In my view, he is a good person who simply lacks a substantive enough track-record in national and international issues at this point in his life to handle the presidency. My choice is Hillary Clinton. We who live in her home state, New York, have known and admired her for a long time. We know what America is now discovering about her - namely that she is an unusually tough and savvy political figure.

While she has outshone her competitors in the presidential debates, she displayed similar aptitude and adroitness in her senatorial runs in New York State. In her current campaign, she has presented an array of liberal alternatives to the Bush Administration but again she has done much the same during her time in Congress. She has known defeats (e.g., health care in 1994) but she has now turned her reversals into legislative prowess on the Hill. Her work on the Senate Armed Services Committee and her fact-finding visits overseas belie the notion that she has limited foreign policy experience. Her vote for the congressional resolution on Iraq in 2002 was a vote for continued weapons inspection and diplomacy and in opposition to preemptive war as she clearly stated in her Senate floor speech.

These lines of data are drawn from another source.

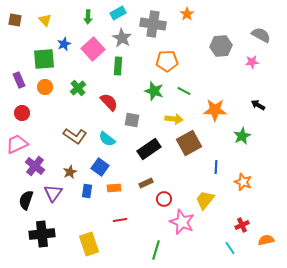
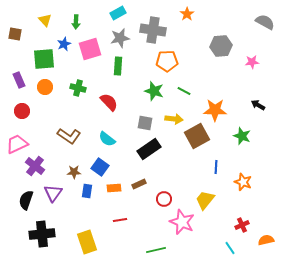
green arrow at (88, 17): moved 12 px left, 5 px down
brown square at (15, 20): moved 14 px down
gray cross at (153, 24): moved 6 px down
gray semicircle at (261, 35): moved 4 px right, 13 px up
gray star at (122, 38): moved 2 px left; rotated 30 degrees clockwise
pink square at (93, 49): moved 3 px left; rotated 25 degrees clockwise
green cross at (78, 88): rotated 35 degrees counterclockwise
red circle at (22, 113): moved 2 px up
gray square at (132, 120): moved 13 px right, 3 px down
brown L-shape at (75, 136): moved 6 px left
green star at (242, 136): rotated 24 degrees counterclockwise
brown square at (189, 143): moved 8 px right, 7 px up
brown star at (70, 172): moved 4 px right; rotated 24 degrees clockwise
brown rectangle at (146, 183): moved 7 px left, 1 px down
yellow rectangle at (89, 244): moved 2 px left, 2 px up
green line at (156, 250): rotated 60 degrees clockwise
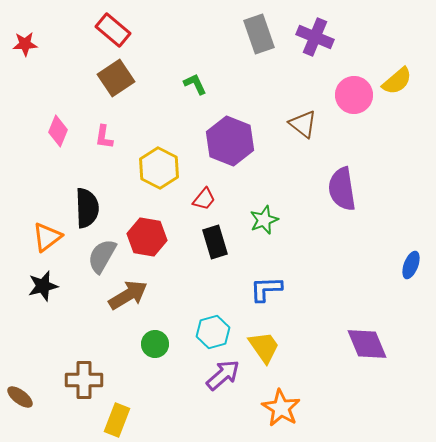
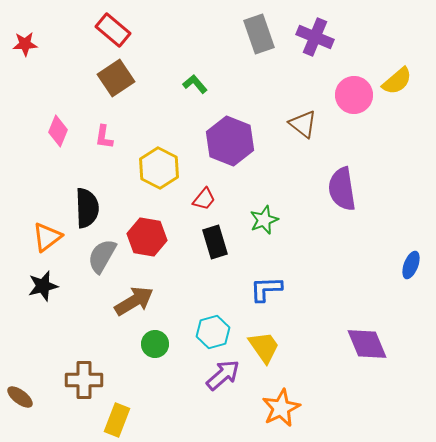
green L-shape: rotated 15 degrees counterclockwise
brown arrow: moved 6 px right, 6 px down
orange star: rotated 15 degrees clockwise
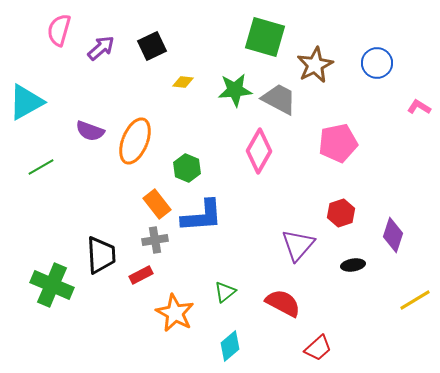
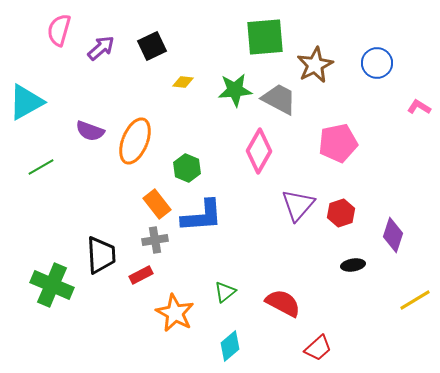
green square: rotated 21 degrees counterclockwise
purple triangle: moved 40 px up
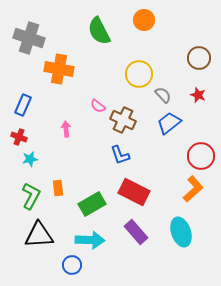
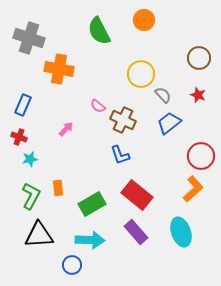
yellow circle: moved 2 px right
pink arrow: rotated 49 degrees clockwise
red rectangle: moved 3 px right, 3 px down; rotated 12 degrees clockwise
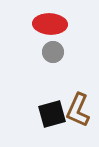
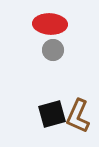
gray circle: moved 2 px up
brown L-shape: moved 6 px down
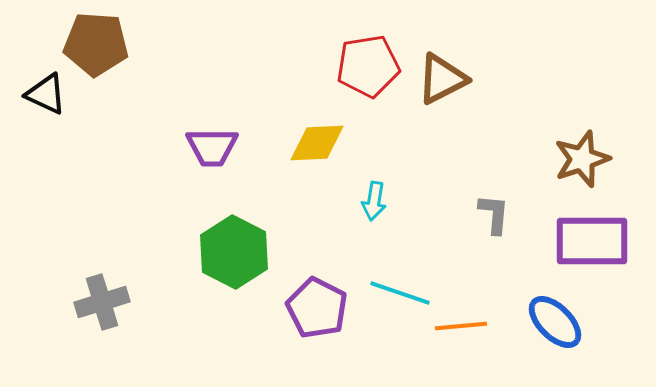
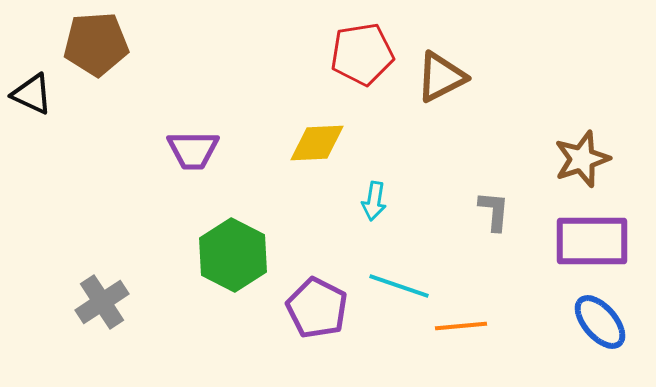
brown pentagon: rotated 8 degrees counterclockwise
red pentagon: moved 6 px left, 12 px up
brown triangle: moved 1 px left, 2 px up
black triangle: moved 14 px left
purple trapezoid: moved 19 px left, 3 px down
gray L-shape: moved 3 px up
green hexagon: moved 1 px left, 3 px down
cyan line: moved 1 px left, 7 px up
gray cross: rotated 16 degrees counterclockwise
blue ellipse: moved 45 px right; rotated 4 degrees clockwise
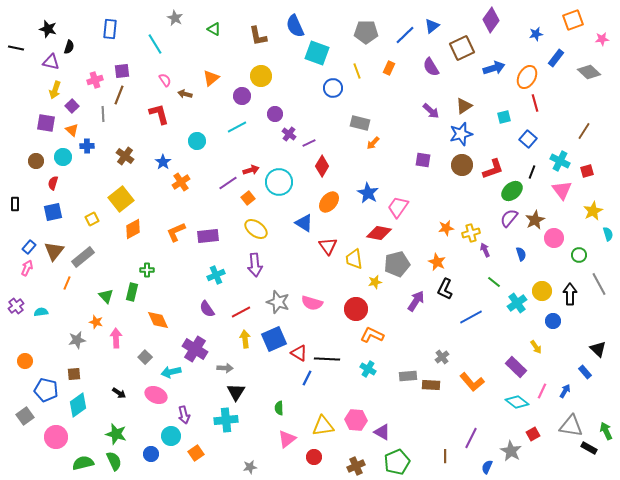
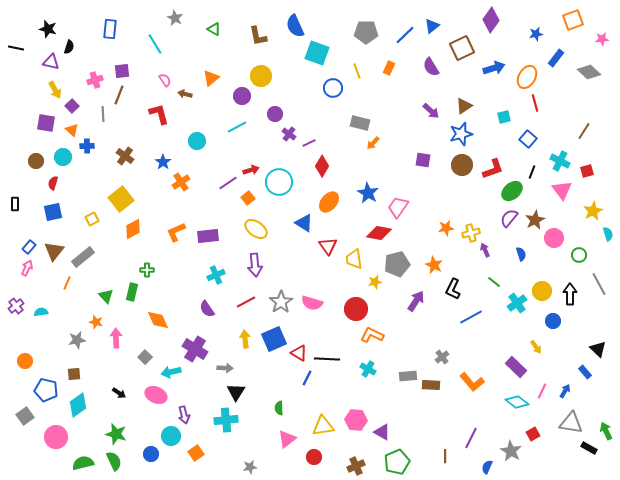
yellow arrow at (55, 90): rotated 48 degrees counterclockwise
orange star at (437, 262): moved 3 px left, 3 px down
black L-shape at (445, 289): moved 8 px right
gray star at (278, 302): moved 3 px right; rotated 20 degrees clockwise
red line at (241, 312): moved 5 px right, 10 px up
gray triangle at (571, 426): moved 3 px up
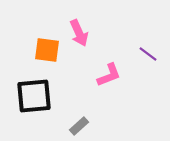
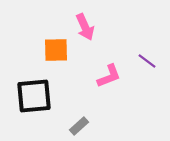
pink arrow: moved 6 px right, 6 px up
orange square: moved 9 px right; rotated 8 degrees counterclockwise
purple line: moved 1 px left, 7 px down
pink L-shape: moved 1 px down
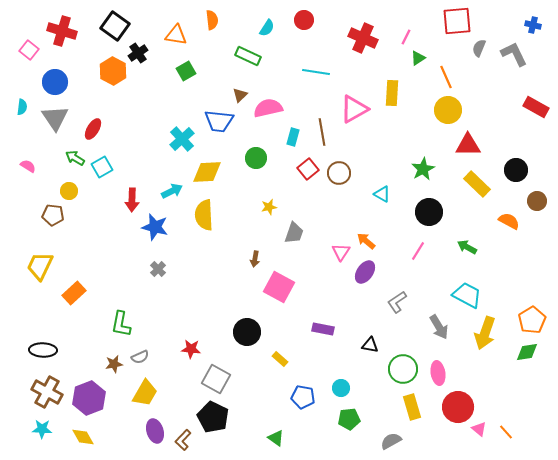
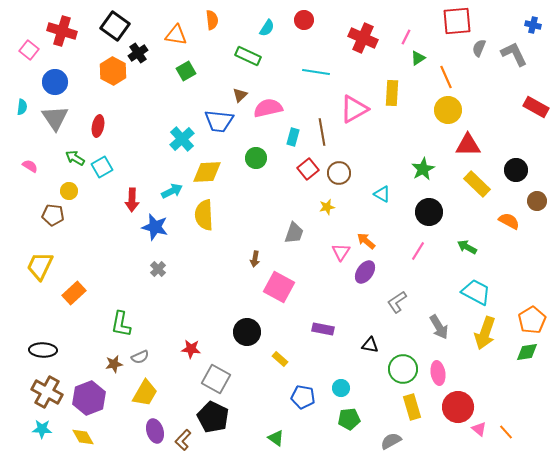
red ellipse at (93, 129): moved 5 px right, 3 px up; rotated 20 degrees counterclockwise
pink semicircle at (28, 166): moved 2 px right
yellow star at (269, 207): moved 58 px right
cyan trapezoid at (467, 295): moved 9 px right, 3 px up
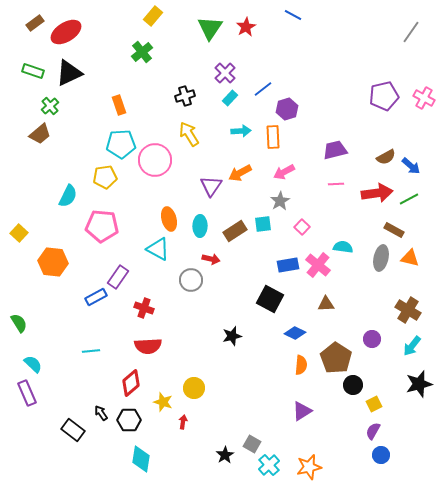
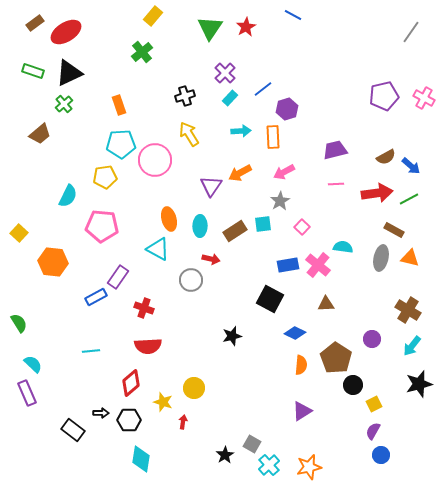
green cross at (50, 106): moved 14 px right, 2 px up
black arrow at (101, 413): rotated 126 degrees clockwise
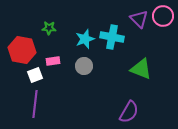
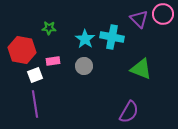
pink circle: moved 2 px up
cyan star: rotated 18 degrees counterclockwise
purple line: rotated 16 degrees counterclockwise
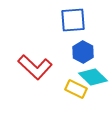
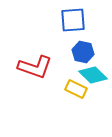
blue hexagon: rotated 15 degrees counterclockwise
red L-shape: rotated 24 degrees counterclockwise
cyan diamond: moved 2 px up
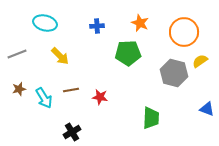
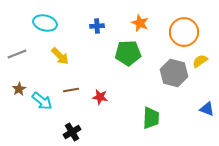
brown star: rotated 16 degrees counterclockwise
cyan arrow: moved 2 px left, 3 px down; rotated 20 degrees counterclockwise
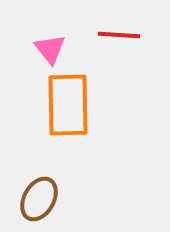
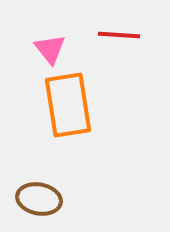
orange rectangle: rotated 8 degrees counterclockwise
brown ellipse: rotated 72 degrees clockwise
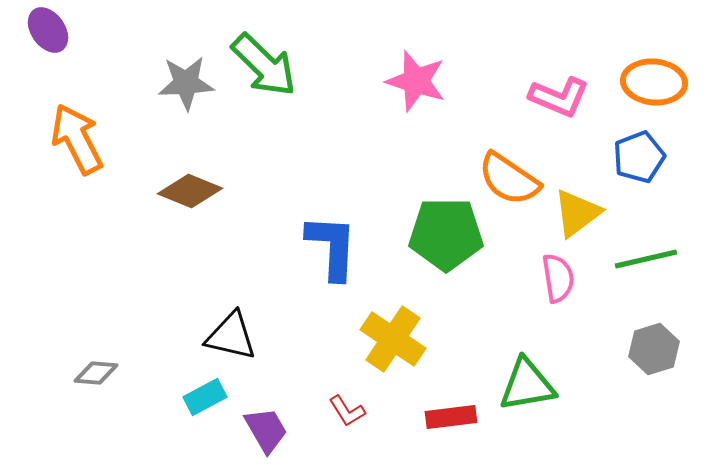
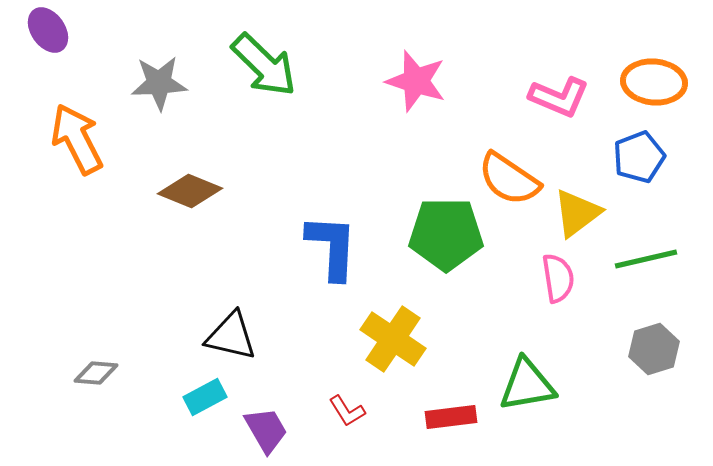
gray star: moved 27 px left
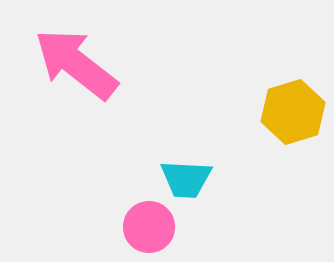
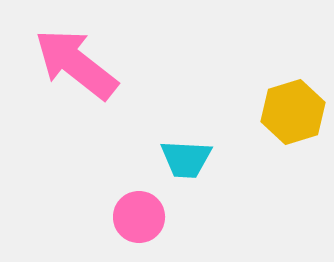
cyan trapezoid: moved 20 px up
pink circle: moved 10 px left, 10 px up
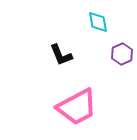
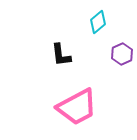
cyan diamond: rotated 60 degrees clockwise
black L-shape: rotated 15 degrees clockwise
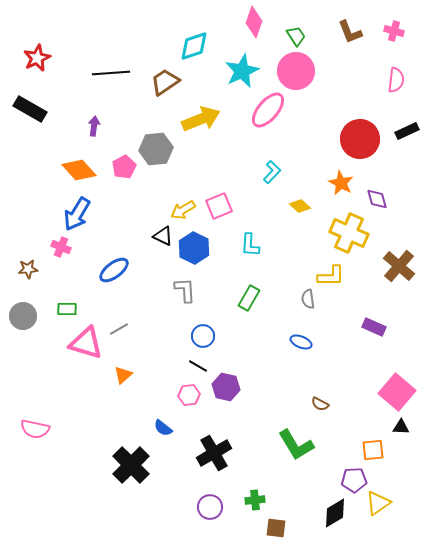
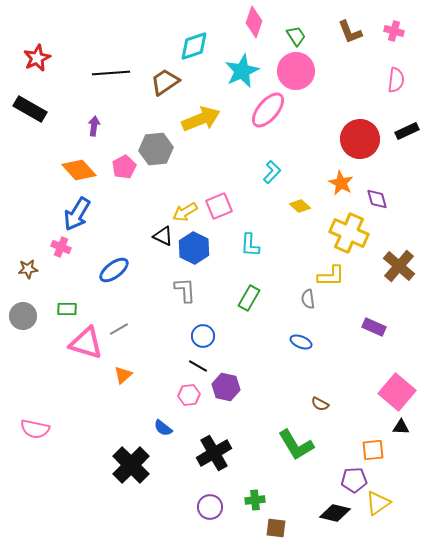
yellow arrow at (183, 210): moved 2 px right, 2 px down
black diamond at (335, 513): rotated 44 degrees clockwise
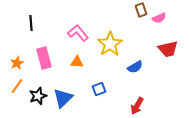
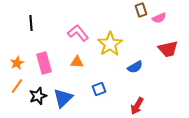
pink rectangle: moved 5 px down
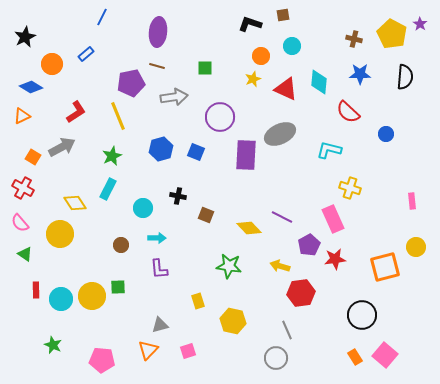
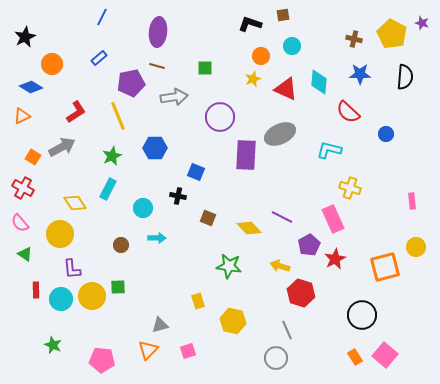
purple star at (420, 24): moved 2 px right, 1 px up; rotated 16 degrees counterclockwise
blue rectangle at (86, 54): moved 13 px right, 4 px down
blue hexagon at (161, 149): moved 6 px left, 1 px up; rotated 15 degrees clockwise
blue square at (196, 152): moved 20 px down
brown square at (206, 215): moved 2 px right, 3 px down
red star at (335, 259): rotated 20 degrees counterclockwise
purple L-shape at (159, 269): moved 87 px left
red hexagon at (301, 293): rotated 24 degrees clockwise
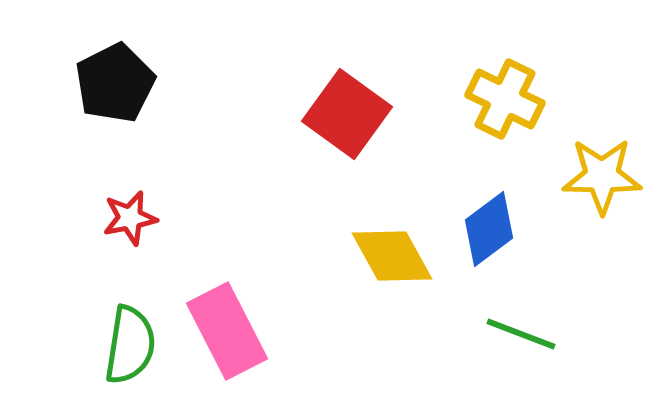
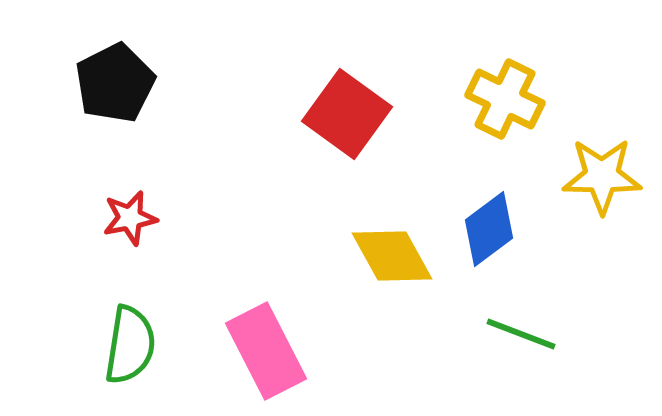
pink rectangle: moved 39 px right, 20 px down
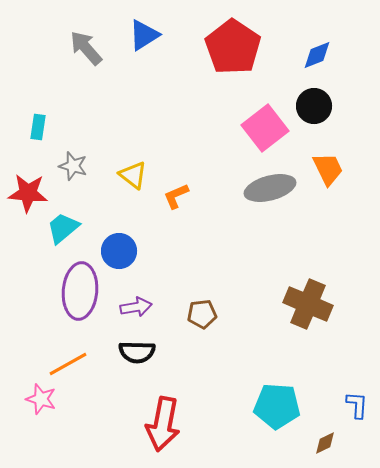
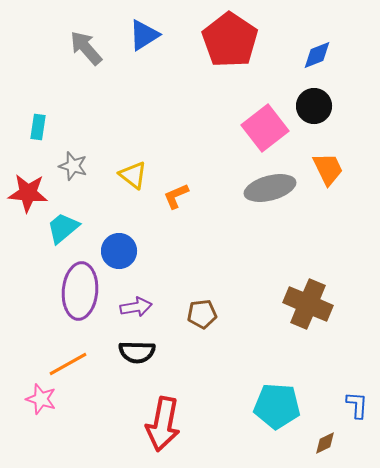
red pentagon: moved 3 px left, 7 px up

She has had her share of personal setbacks or woes, but she had invariably displayed a poise amidst all of them, which has discomfited her adversaries. Meantime she draws on powerful reserves of support from the minority community and women. Abroad she remains an inspirational leader for the United States. The American primary process once again reveals the strengths and weaknesses of our presidential contenders, despite its costs, its length, and its confusions.

The contest this year has given the American electorate a clearer picture of the formidable presence which Hillary Clinton will bring as the party nominee and which she will surely bring to the chief executive post in Washington.